We visited him one last time at the funeral home in order to put the disturbing dreams to rest. We took a few more pictures, which I won't share since he wasn't looking so good after the autopsy. We signed the papers to have him cremated.

Lucas' ashes. We will find a more fitting repository for them in time.
I returned to work after just a week and a half off. Even though I didn't feel normal, I had to pretend to be normal and keep living my life. My mom and Aimee had gone back home, and I didn't want to sit alone by myself with my dark thoughts.. For awhile I felt like I was walking the knife edge between remaining myself or falling into a deep, black abyss of depression. But I've been down that hole before, and I was determined that this time I wasn't going to let myself fall in. It wouldn't be fair for Eli, or to Chad, who was grieving just as much as I was.
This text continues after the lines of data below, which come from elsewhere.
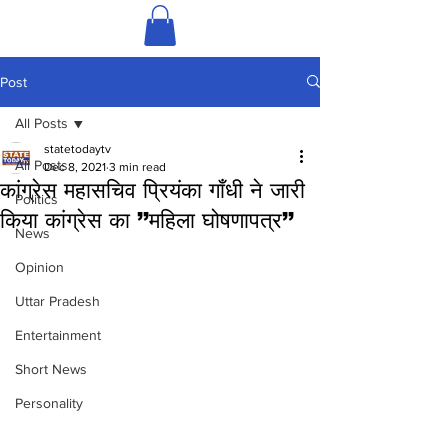
Post
All Posts
statetodaytv
All Posts
Dec 8, 2021
3 min read
कांग्रेस महासचिव प्रियंका गाँधी ने जारी
Politics
किया कांग्रेस का ’’महिला घोषणापत्र’’
News
Opinion
Uttar Pradesh
Entertainment
Short News
Personality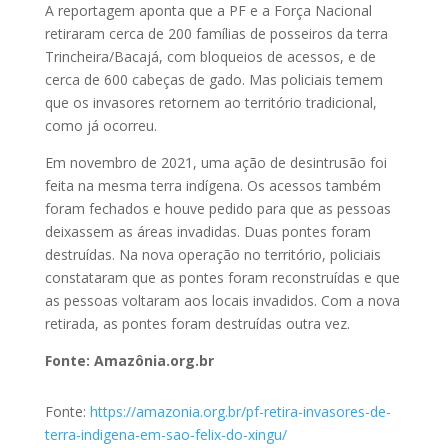
A reportagem aponta que a PF e a Força Nacional
retiraram cerca de 200 famílias de posseiros da terra
Trincheira/Bacajá, com bloqueios de acessos, e de
cerca de 600 cabeças de gado. Mas policiais temem
que os invasores retornem ao território tradicional,
como já ocorreu.
Em novembro de 2021, uma ação de desintrusão foi
feita na mesma terra indígena. Os acessos também
foram fechados e houve pedido para que as pessoas
deixassem as áreas invadidas. Duas pontes foram
destruídas. Na nova operação no território, policiais
constataram que as pontes foram reconstruídas e que
as pessoas voltaram aos locais invadidos. Com a nova
retirada, as pontes foram destruídas outra vez.
Fonte: Amazônia.org.br
Fonte:
https://amazonia.org.br/pf-retira-invasores-de-
terra-indigena-em-sao-felix-do-xingu/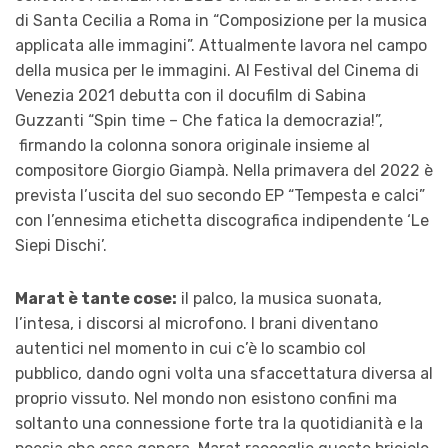
di Santa Cecilia a Roma in “Composizione per la musica
applicata alle immagini”. Attualmente lavora nel campo
della musica per le immagini. Al Festival del Cinema di
Venezia 2021 debutta con il docufilm di Sabina
Guzzanti “Spin time – Che fatica la democrazia!”,
firmando la colonna sonora originale insieme al
compositore Giorgio Giampà. Nella primavera del 2022 è
prevista l’uscita del suo secondo EP “Tempesta e calci”
con l’ennesima etichetta discografica indipendente ‘Le
Siepi Dischi’.
Marat è tante cose:
il palco, la musica suonata,
l’intesa, i discorsi al microfono. I brani diventano
autentici nel momento in cui c’è lo scambio col
pubblico, dando ogni volta una sfaccettatura diversa al
proprio vissuto. Nel mondo non esistono confini ma
soltanto una connessione forte tra la quotidianità e la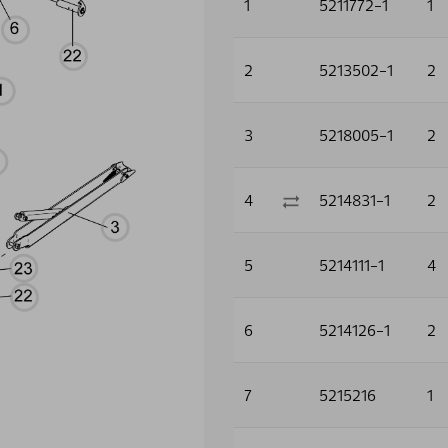
1
5211772-1
1
2
5213502-1
2
3
5218005-1
2
4
5214831-1
2
5
5214111-1
4
6
5214126-1
2
7
5215216
1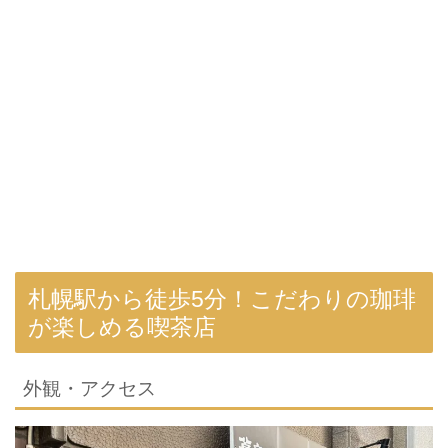
札幌駅から徒歩5分！こだわりの珈琲
が楽しめる喫茶店
外観・アクセス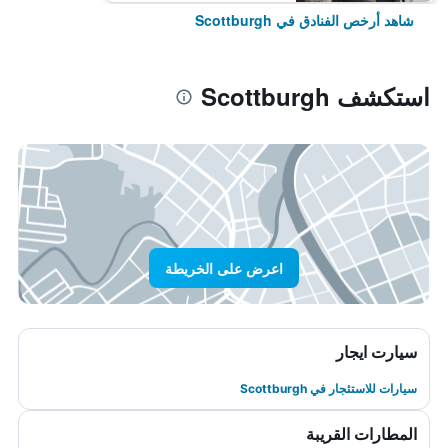
شاهد أرخص الفنادق في Scottburgh
استكشف Scottburgh
اعرض على الخريطة
سيارت ايجار
سيارات للاستئجار في Scottburgh
المطارات القريبة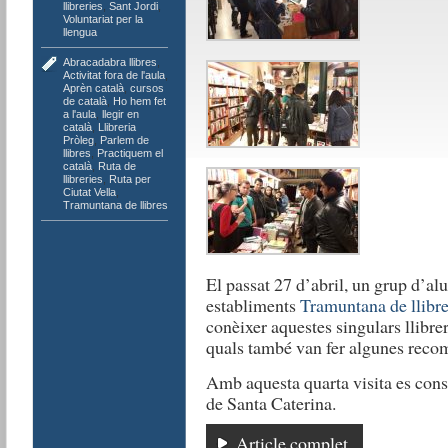
llibreries
,
Sant Jordi
,
Voluntariat per la
llengua
Abracadabra llibres
,
Activitat fora de l'aula
,
Aprèn català
,
cursos
de català
,
Ho hem fet
a l'aula
,
llegir en
català
,
Llibreria
Pròleg
,
Parlem de
llibres
,
Practiquem el
català
,
Ruta de
llibreries
,
Ruta per
Ciutat Vella
,
Tramuntana de llibres
El passat 27 d’abril, un grup d’alu
establiments
Tramuntana de llibr
conèixer aquestes singulars llibrer
quals també van fer algunes recom
Amb aquesta quarta visita es consol
de Santa Caterina.
Article complet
I started seeing a counselor to help me handle the anger and negativity.

Despite the passing of time and the professional help, I feel like my body is an inhospitable place. I have failed so many potential bright lives with my inability to nurture them as I should. I know it's out of my control, but I still feel so guilty. I have lost 8 babies in total. Eight. How many more will die if we try again? Are we crazy to consider it? I always felt like people who wanted more than one child were being greedy during the years when I was struggling so hard to finally have just one child. But then we had Eli and I desperately wanted to give him a sibling, so now I'm the greedy one. I don't know why one isn't enough. It should be especially considering what we've gone through...
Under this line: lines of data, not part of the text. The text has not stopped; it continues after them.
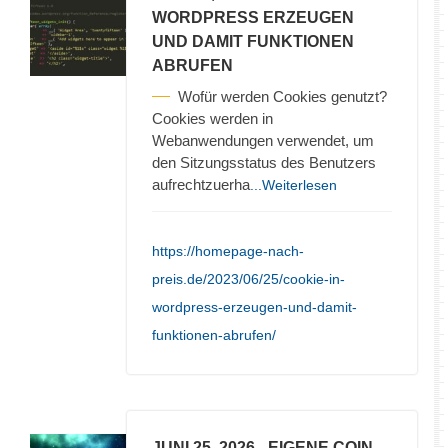
WORDPRESS ERZEUGEN
UND DAMIT FUNKTIONEN
ABRUFEN
Wofür werden Cookies genutzt?
Cookies werden in
Webanwendungen verwendet, um
den Sitzungsstatus des Benutzers
aufrechtzuerha
...Weiterlesen
https://homepage-nach-
preis.de/2023/06/25/cookie-in-
wordpress-erzeugen-und-damit-
funktionen-abrufen/
JUNI 25, 2026
- EIGENE COIN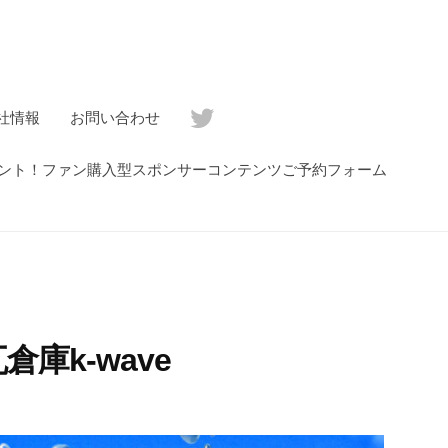
社情報
お問い合わせ
ゼント！ファン購入型スポンサーコンテンツご予約フォーム
瓦倉庫k-wave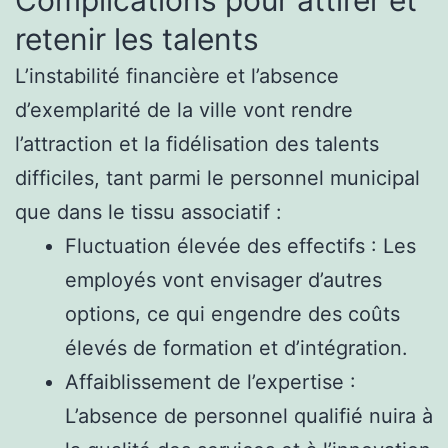
retenir les talents
L’instabilité financière et l’absence
d’exemplarité de la ville vont rendre
l’attraction et la fidélisation des talents
difficiles, tant parmi le personnel municipal
que dans le tissu associatif :
Fluctuation élevée des effectifs : Les
employés vont envisager d’autres
options, ce qui engendre des coûts
élevés de formation et d’intégration.
Affaiblissement de l’expertise :
L’absence de personnel qualifié nuira à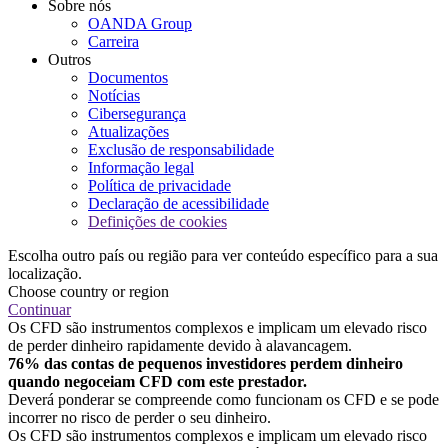
Sobre nós
OANDA Group
Carreira
Outros
Documentos
Notícias
Cibersegurança
Atualizações
Exclusão de responsabilidade
Informação legal
Política de privacidade
Declaração de acessibilidade
Definições de cookies
Escolha outro país ou região para ver conteúdo específico para a sua
localização.
Choose country or region
Continuar
Os CFD são instrumentos complexos e implicam um elevado risco
de perder dinheiro rapidamente devido à alavancagem.
76% das contas de pequenos investidores perdem dinheiro
quando negoceiam CFD com este prestador.
Deverá ponderar se compreende como funcionam os CFD e se pode
incorrer no risco de perder o seu dinheiro.
Os CFD são instrumentos complexos e implicam um elevado risco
I've asked myself over and over, "what if this happens again?" Is it fair to open myself and my family up to experiencing so much pain again? How many times can one's heart break before it can no longer heal? The reality is that my antiphospholipid syndrome has a 15% stillbirth rate, even with treatment. While the autopsy didn't show any sign of clots in the placenta or umbilical cord, that doesn't mean they weren't a factor. Something caused the placenta to struggle and not produce a normal amount of amniotic fluid. What if Eli being born healthy and full term was the fluke? Dr. P. can't give us any answers or statistics other than the fact that having one stillbirth raises the chances of having a second. We will have to cross our fingers and hope for the best.
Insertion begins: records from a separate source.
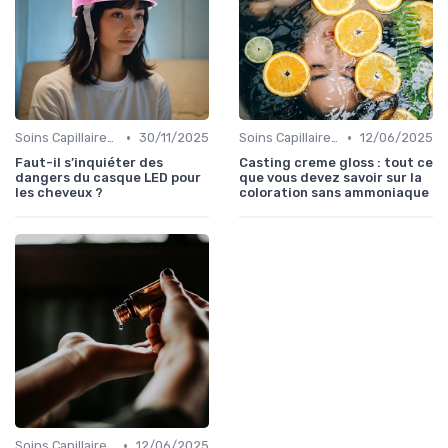
•
•
Soins Capillaires Bio
30/11/2025
Soins Capillaires Bio
12/06/2025
Faut-il s’inquiéter des
Casting creme gloss : tout ce
dangers du casque LED pour
que vous devez savoir sur la
les cheveux ?
coloration sans ammoniaque
•
Soins Capillaires Bio
12/06/2025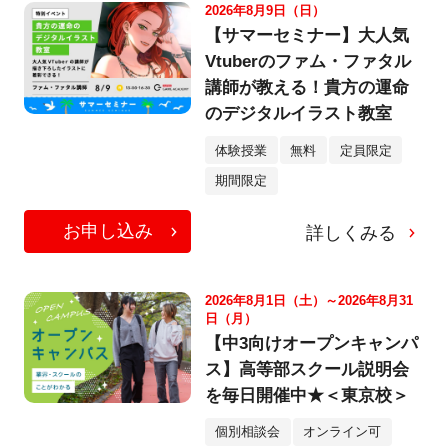
2026年8月9日（日）
【サマーセミナー】大人気
Vtuberのファム・ファタル
講師が教える！貴方の運命
のデジタルイラスト教室
体験授業
無料
定員限定
期間限定
お申し込み
詳しくみる
2026年8月1日（土）～2026年8月31
日（月）
【中3向けオープンキャンパ
ス】高等部スクール説明会
を毎日開催中★＜東京校＞
個別相談会
オンライン可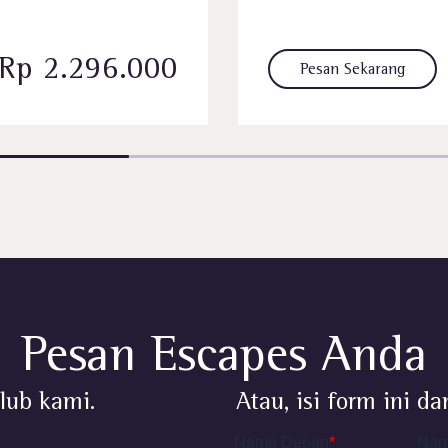
Rp 2.296.000
Pesan ​Sekarang
Pesan Escapes Anda
lub kami.
Atau, isi form ini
Anyway, thank you so much to all who have supported us through this terrible time. We really appreciate the visits, flowers, cards, calls, and emails. Your love and compassion has really helped us. Acknowledging and sympathizing with our grief is so much less painful than ignoring it as some have chosen to do. Lucas may only have a death certificate instead of a birth certificate, but he was born just the same and we will always remember him and the dreams we had for him. 

I miss my baby so much and I want him here with us. :( 

Gone yet not forgotten,
although we are apart,
your spirit lives within me,
forever in my heart.

The adorable hat that Lucas will never wear.